BioTip pilot study: Genetic innovations as a trigger for phase transitions in the population dynamics of animals and plants (GeneTip)
GeneTip project publishes initial results: First German-led prospective technology assessment of gene drives
The GeneTip research project was a joint enterprise carried out from 2017 until 2019 by the Universities of Bremen and Vechta, the University of Natural Resources and Life Sciences, Vienna and Testbiotech, Munich. The researchers focused mainly on risks associated with the uncontrolled spread of newly designed genetically engineered organisms into the environment. In particular, the project examined plants and animals with a so-called gene-drive applying methods of prospective technology assessment and environmental risk analysis coupled with a regulatory system based on the precautionary principle. The researchers included two detailed case studies, one with genetically engineered olive flies and one with oilseed rape, to substantiate the issues. The project was funded by the German Federal Ministry of Education and Research (BMBF) and coordinated by the University of Bremen. A presentation of the results has now been published in German, giving a detailed overview of the technical characteristics of gene drives as well as associated risks. → read more [PDF]
The institutions involved are the Department of Technological Design and Development, University of Bremen, Germany; Chair of Landscape Ecology, University of Vechta, Germany and Center for Environmental Research and Sustainable Technology (UFT), General and Theoretical Ecology, University of Bremen, Germany; the Institute of Safety/Security and Risk Sciences (ISR), University of Natural Resources and Life Sciences, Vienna (BOKU), Austria; Testbiotech, Munich, Germany. The results give an in-depth overview of current technological developments of so-called gene drives and discuss hazard and exposure potentials and the vulnerability of the potentially targeted agroecosystems.
Gene drives are designed to spread genetically engineered organisms rapidly through natural populations. In populations with sexual reproduction, genetic characteristics are normally distributed with a 50% probability to the offspring. The gene drive mechanism, however, interferes with the process of natural inheritance, aiming to pass the new genetic information to almost 100% of the following generations. There are ongoing debates about using gene drives to combat insects such as mosquitoes (vector-borne diseases) and fruit flies (agricultural pests), or rodents such as mice and rats (invasive species). The aim is to suppress or eradicate the target species within a region or to replace it with genetically engineered populations.

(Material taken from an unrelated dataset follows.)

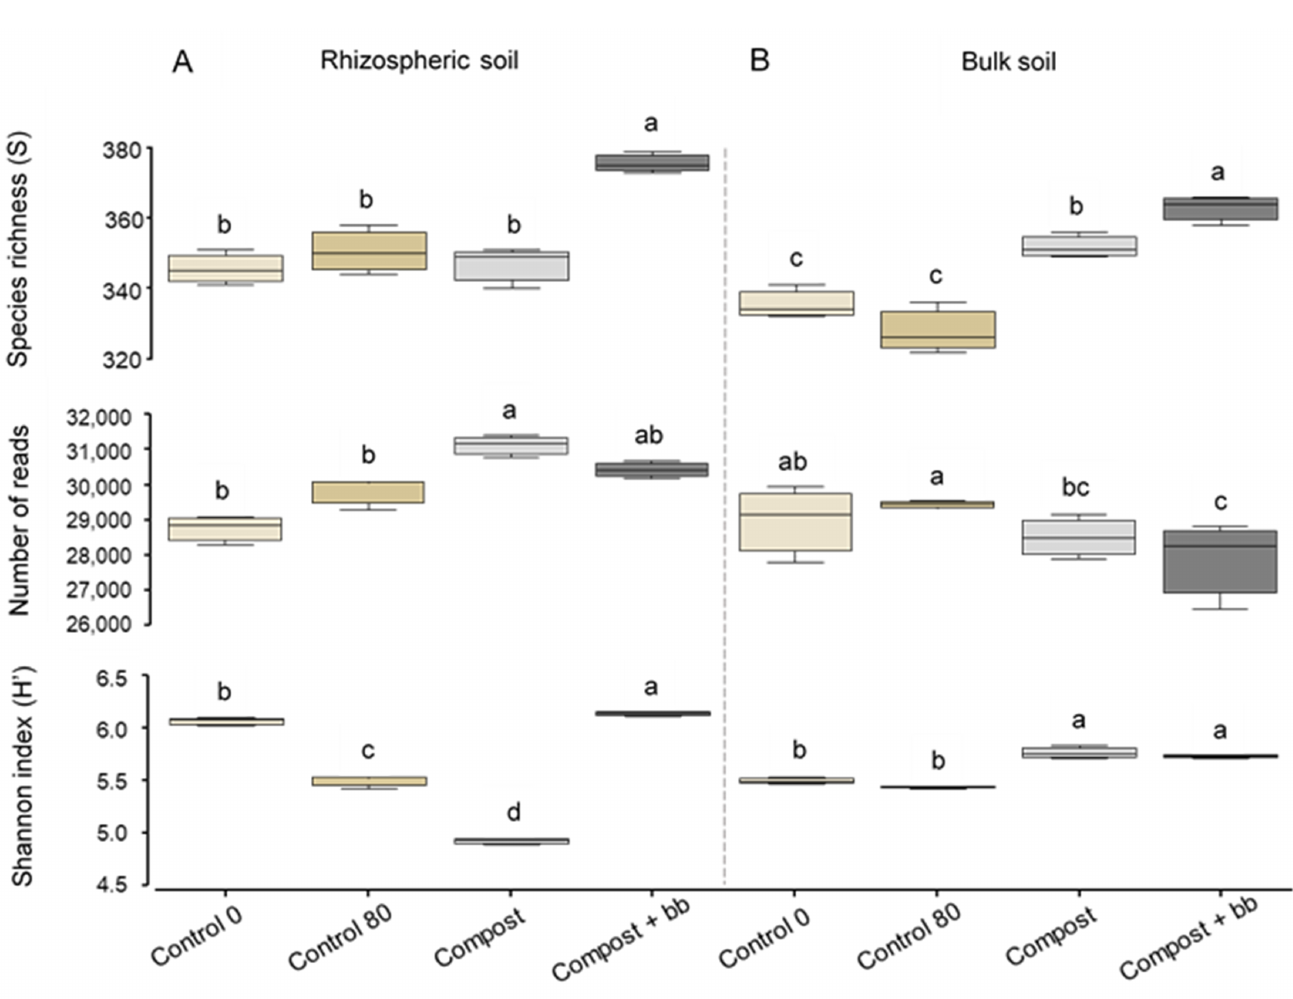
Figure 5. Boxplots showing the distribution of diversity indices for the bacterial community in each treatment in ( A ) rhizospheric and ( B ) bulk soil. S: N ◦ of ASV/number of amplicon sequence variant; number of reads for the bacterial community; H’: Shannon index. The lower and upper bounds of the boxplots show the first and third quartiles (the 25th and 75th percentiles), the middle line shows the median, and the whiskers above and below the boxplot indicate inter-quartile ranges. Different letters indicate significant differences for p -value below 0.05 according to Tukey’s HSD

Until now, in most cases the aim has been to prevent as far as possible the spread of genetically engineered organisms. Now, however, gene drive organisms can resp. are designed to persist and propagate in the environment within natural populations over longer periods of time. This leads to unprecedented risks: new unintended characteristics can emerge in following generations. The extremely extended degree of exposure leads to unmanageable interactions within ecosystems. Therefore, comprehensive prospective technology characterisation and assessment of associated risks are vital. Special emphasis was placed on criteria of technology assessment, including depth of intervention, reliability and possibilities of intervention resp. correction wherever threats of harm to people or the environment emerge. Also included was a vulnerability analysis with special emphasis on weak spots and tipping points in the systems concerned.

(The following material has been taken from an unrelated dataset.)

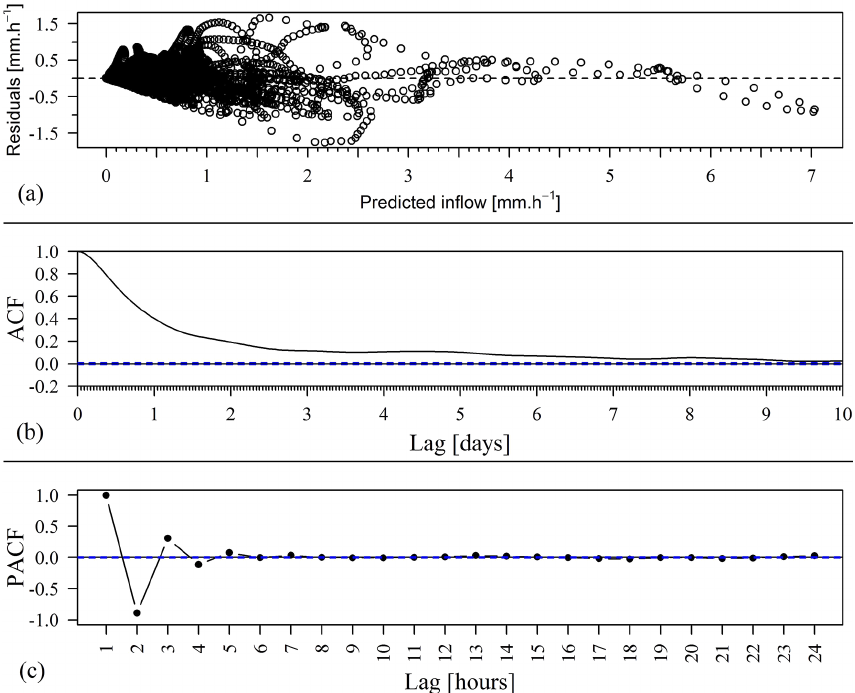
Figure 4. Plots of (a) residuals from the conceptual model as a function of predicted inflow during the calibration period, (b) autocorrelation function of the residuals, and (c) partial autocorrelation functions of the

As the results of GeneTip show, the technical and biological characteristics of the organisms, including their ability to persist and become invasive, are decisive for the dynamics of the targeted populations as well as their potential for gene flow to other species. In addition, there may be distinct interactions with the environment and the ecosystems in which the organisms propagate and spread.
The GeneTip project results show that serious scientific concerns could be identified even at an early stage of the technical developments. These comprehensible reasons for concern should be taken very seriously, and should, in the face of far-reaching uncertainties and the extent of non-knowledge of possible consequences, constitute the starting point for measures according to the precautionary principle.